Start of Records
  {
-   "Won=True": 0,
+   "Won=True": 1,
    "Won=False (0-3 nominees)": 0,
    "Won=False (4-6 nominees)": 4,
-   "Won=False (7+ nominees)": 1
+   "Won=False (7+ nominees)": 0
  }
End of Records
Start of Records
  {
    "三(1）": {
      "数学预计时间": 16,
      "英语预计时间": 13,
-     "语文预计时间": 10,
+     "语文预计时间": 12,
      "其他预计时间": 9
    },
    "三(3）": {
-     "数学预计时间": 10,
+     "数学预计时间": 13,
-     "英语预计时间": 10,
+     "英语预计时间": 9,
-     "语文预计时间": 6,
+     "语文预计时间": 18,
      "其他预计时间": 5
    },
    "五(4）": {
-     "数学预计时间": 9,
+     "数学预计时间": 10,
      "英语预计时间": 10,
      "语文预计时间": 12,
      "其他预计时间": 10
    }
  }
End of Records
What you have to do> Lines with the word "英语预计时间": copy each one from the data above.

Answer to the exercise>
      "英语预计时间": 13,
-     "英语预计时间": 10,
+     "英语预计时间": 9,
      "英语预计时间": 10,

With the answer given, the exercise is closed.